Die islamisch-konservative Vereinigung wurde 1990 gegründet und hat in der Türkei 87 Standorte. Sie ist nicht unumstritten. Dokumentiert sind zahlreiche antisemitische Äußerungen führender Mitglieder und die Nähe zum autokratischen Präsidenten Recep Erdogan. Doch das kann Hück nicht schrecken: Der ehemalige zweifache Europameister im Thaiboxen und Chef des FSV Buckenberg betont immer wieder die völkerverbindende Kraft des Sports.
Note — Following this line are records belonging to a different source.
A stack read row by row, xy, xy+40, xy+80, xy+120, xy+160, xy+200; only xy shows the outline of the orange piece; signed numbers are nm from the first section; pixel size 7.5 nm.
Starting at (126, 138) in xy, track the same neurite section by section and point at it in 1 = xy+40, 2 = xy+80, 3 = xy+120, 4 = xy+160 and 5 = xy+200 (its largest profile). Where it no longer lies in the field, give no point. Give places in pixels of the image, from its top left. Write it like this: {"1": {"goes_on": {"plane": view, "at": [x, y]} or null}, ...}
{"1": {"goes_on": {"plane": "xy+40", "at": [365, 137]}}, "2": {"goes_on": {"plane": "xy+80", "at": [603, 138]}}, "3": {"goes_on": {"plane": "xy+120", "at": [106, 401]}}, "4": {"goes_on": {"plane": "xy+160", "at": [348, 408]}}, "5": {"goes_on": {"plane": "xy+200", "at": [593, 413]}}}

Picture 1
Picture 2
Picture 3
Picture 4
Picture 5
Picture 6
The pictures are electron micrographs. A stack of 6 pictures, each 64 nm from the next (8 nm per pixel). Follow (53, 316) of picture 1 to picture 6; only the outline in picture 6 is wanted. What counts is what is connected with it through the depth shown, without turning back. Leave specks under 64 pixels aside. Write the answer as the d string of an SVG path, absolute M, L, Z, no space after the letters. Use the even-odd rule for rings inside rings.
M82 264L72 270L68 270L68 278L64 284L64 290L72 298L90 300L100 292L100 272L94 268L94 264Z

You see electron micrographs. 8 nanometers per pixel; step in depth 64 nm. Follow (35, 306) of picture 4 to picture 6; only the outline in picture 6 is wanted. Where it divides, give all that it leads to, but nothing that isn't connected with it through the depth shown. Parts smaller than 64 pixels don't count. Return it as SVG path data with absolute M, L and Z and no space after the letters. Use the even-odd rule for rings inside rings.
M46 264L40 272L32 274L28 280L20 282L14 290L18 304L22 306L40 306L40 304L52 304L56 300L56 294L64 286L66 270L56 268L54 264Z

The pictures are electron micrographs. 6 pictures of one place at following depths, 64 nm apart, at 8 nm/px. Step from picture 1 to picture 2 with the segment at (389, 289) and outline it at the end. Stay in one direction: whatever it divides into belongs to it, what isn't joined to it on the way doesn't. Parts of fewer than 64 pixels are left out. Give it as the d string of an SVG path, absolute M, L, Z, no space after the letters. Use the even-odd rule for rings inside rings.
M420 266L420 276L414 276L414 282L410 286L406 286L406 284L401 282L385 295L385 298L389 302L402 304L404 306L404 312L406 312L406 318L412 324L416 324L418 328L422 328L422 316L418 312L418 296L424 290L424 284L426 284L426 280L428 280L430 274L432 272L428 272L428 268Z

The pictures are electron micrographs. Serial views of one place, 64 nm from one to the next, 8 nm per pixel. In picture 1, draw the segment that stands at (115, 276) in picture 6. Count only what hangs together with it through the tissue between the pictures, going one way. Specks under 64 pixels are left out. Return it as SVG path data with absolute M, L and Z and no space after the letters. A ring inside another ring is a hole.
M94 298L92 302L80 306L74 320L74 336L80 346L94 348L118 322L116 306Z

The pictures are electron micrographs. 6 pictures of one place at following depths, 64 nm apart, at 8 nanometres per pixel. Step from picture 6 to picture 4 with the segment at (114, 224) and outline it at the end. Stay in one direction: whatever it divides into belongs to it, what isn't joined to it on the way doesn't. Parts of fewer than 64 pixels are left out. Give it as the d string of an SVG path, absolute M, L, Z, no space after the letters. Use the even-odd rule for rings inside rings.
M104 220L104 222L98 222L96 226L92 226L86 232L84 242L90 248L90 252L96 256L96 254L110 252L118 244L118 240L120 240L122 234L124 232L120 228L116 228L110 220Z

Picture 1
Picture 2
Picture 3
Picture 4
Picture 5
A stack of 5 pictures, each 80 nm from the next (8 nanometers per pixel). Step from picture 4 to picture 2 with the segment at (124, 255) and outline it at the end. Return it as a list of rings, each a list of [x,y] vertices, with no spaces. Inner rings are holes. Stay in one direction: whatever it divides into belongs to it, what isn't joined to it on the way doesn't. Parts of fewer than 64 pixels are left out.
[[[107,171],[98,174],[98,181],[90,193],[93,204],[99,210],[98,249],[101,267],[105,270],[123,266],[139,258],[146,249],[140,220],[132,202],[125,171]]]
Zwei seiner besten Promi-Freunde haben türkische Wurzeln. Der eine, sein „Bruder“, ist der kurpfälzische Comedian Bülent Ceylan („Isch bin Dein Monnemer Türk’“), der andere der Boxer Firat Arslan, gegen den Hück im Rahmen seiner Charity-Kämpfe („Blaue Flecke für soziale Zwecke“) zweimal boxte. Der Hinkampf fand in Istanbul, der Rückkampf Ende vergangenen Jahres in der Bertha-Benz-Halle statt.